# grabador telefonico



## mahurey (Dic 8, 2006)

Queridos amigos:
Necesito grabar cierta conversaciones telefonicas por motivos laborales y quisiera que alguien me pasara el circuito para poder realizarlo.
Gracias.


----------



## capitanp (Dic 8, 2006)

http://www.pablin.com.ar/electron/circuito/telefon/audioext/index.htm

Y este es automatico pone en pausa el grabador





http://www.pablin.com.ar/electron/circuito/telefon/grabador/index.htm

Saludos


----------



## mahurey (Dic 9, 2006)

Hola Capitanp:
Gracias por tu rapida respuesta.
Creo que me decidire por el segundo circuito, pero tengo una pregunta, ¿este circuito mientras esta en espera(sin recibir llamada) tiene algun consumo de telefono?, ¿y mientras graba). Machas gracias.


----------



## capitanp (Dic 9, 2006)

no para nada el consumo es el normal, tu llamas tu pagas


----------



## nietzche (Nov 22, 2008)

- LÍNEAS DE DATOS
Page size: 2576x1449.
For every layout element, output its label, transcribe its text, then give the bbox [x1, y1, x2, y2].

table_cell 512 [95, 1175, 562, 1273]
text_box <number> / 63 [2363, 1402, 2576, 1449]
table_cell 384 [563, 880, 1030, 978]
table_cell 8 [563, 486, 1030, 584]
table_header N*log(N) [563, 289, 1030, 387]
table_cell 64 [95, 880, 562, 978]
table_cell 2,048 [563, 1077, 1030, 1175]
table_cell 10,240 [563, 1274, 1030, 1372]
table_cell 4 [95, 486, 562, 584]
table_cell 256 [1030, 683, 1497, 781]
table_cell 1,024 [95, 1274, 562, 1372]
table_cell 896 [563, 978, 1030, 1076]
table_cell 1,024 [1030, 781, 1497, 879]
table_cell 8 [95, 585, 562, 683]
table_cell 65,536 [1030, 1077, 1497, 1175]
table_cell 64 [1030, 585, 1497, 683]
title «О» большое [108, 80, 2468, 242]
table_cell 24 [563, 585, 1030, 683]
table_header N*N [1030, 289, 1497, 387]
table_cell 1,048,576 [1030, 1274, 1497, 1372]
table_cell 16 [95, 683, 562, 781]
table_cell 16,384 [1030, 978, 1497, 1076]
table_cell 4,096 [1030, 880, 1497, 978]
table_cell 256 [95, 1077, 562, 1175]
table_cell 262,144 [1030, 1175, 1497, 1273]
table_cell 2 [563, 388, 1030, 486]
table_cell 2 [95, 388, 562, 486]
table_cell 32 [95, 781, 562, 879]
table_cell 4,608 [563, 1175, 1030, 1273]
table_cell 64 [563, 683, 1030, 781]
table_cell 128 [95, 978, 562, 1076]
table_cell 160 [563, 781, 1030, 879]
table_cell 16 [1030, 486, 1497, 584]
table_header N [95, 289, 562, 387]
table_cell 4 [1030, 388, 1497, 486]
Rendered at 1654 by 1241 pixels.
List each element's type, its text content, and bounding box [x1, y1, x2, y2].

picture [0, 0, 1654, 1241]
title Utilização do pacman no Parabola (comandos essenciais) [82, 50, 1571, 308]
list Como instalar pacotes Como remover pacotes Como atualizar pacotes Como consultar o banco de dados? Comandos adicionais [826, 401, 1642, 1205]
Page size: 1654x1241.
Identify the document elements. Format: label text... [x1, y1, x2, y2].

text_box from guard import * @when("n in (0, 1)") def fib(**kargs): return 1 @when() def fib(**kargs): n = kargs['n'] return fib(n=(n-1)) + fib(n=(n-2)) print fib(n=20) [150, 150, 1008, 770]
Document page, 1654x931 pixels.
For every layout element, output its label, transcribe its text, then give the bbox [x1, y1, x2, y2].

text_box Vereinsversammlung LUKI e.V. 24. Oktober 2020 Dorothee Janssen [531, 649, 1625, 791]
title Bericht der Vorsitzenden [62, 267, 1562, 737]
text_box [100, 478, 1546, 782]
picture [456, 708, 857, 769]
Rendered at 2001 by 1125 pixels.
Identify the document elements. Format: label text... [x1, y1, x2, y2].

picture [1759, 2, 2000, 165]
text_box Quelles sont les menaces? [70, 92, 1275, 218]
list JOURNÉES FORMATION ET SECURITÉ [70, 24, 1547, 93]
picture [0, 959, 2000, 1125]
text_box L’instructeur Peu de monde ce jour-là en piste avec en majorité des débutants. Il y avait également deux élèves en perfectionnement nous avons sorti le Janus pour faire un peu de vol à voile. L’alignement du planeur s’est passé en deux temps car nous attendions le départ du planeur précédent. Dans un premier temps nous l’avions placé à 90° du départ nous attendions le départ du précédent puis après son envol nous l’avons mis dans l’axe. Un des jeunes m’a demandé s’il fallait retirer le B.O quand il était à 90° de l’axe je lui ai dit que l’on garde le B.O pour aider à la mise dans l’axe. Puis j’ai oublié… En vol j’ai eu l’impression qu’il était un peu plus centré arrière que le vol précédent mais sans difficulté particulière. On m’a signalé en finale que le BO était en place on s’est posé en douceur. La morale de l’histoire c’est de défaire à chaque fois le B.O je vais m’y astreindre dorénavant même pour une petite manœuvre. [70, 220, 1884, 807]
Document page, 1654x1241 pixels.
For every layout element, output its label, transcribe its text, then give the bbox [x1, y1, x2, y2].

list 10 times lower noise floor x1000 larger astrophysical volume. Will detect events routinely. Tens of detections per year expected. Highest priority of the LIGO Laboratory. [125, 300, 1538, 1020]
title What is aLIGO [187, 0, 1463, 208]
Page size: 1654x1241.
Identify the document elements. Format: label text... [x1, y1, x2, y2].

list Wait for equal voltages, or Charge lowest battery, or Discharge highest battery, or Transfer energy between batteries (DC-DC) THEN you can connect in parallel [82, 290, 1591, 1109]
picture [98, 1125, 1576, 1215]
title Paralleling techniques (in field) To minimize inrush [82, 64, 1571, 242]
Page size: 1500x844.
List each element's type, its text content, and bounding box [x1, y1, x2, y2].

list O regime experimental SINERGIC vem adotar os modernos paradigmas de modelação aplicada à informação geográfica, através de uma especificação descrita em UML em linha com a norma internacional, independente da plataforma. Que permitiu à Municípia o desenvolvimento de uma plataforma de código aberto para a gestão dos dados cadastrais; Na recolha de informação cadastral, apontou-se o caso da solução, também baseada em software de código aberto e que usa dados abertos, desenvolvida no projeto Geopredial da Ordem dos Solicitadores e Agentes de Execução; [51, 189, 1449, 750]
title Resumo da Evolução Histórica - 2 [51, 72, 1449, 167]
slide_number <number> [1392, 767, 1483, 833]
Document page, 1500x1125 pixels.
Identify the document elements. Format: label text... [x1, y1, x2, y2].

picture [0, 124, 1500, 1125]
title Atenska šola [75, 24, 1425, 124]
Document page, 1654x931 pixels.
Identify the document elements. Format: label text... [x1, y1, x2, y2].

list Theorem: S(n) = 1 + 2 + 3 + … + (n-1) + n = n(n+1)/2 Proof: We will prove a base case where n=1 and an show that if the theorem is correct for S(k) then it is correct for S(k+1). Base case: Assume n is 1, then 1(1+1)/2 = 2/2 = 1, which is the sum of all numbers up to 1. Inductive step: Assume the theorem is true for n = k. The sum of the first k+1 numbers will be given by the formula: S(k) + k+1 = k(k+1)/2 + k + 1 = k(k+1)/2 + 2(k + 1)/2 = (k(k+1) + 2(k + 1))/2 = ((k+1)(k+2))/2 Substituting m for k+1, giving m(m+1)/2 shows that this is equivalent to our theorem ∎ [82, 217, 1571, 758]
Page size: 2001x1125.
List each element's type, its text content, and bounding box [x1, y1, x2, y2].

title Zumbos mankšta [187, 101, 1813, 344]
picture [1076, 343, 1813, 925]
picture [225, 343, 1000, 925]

- EJERCICIO BREVE A
Contesta estas preguntas sobre el hilo sobre el grabador telefónico:
(i) ¿Por qué motivos necesita mahurey grabar conversaciones telefónicas?
(ii) Según capitanp, ¿qué hace el circuito que él describe como automático?
(iii) ¿Qué responde capitanp sobre el consumo del circuito?
- EJERCICIO BREVE B
Transcribe sin cambios el fragmento del hilo sobre el grabador telefónico que va de "## mahurey (Dic 9, 2006)" a "graba). Machas gracias.", ambos incluidos.
Los registros provienen de una fuente distinta a la del hilo sobre el grabador telefónico.

- RESPUESTA A
(i) Por motivos laborales.
(ii) Pone en pausa el grabador.
(iii) Que el consumo es el normal: «tu llamas tu pagas».

- RESPUESTA B
## mahurey (Dic 9, 2006)

Hola Capitanp:
Gracias por tu rapida respuesta.
Creo que me decidire por el segundo circuito, pero tengo una pregunta, ¿este circuito mientras esta en espera(sin recibir llamada) tiene algun consumo de telefono?, ¿y mientras graba). Machas gracias.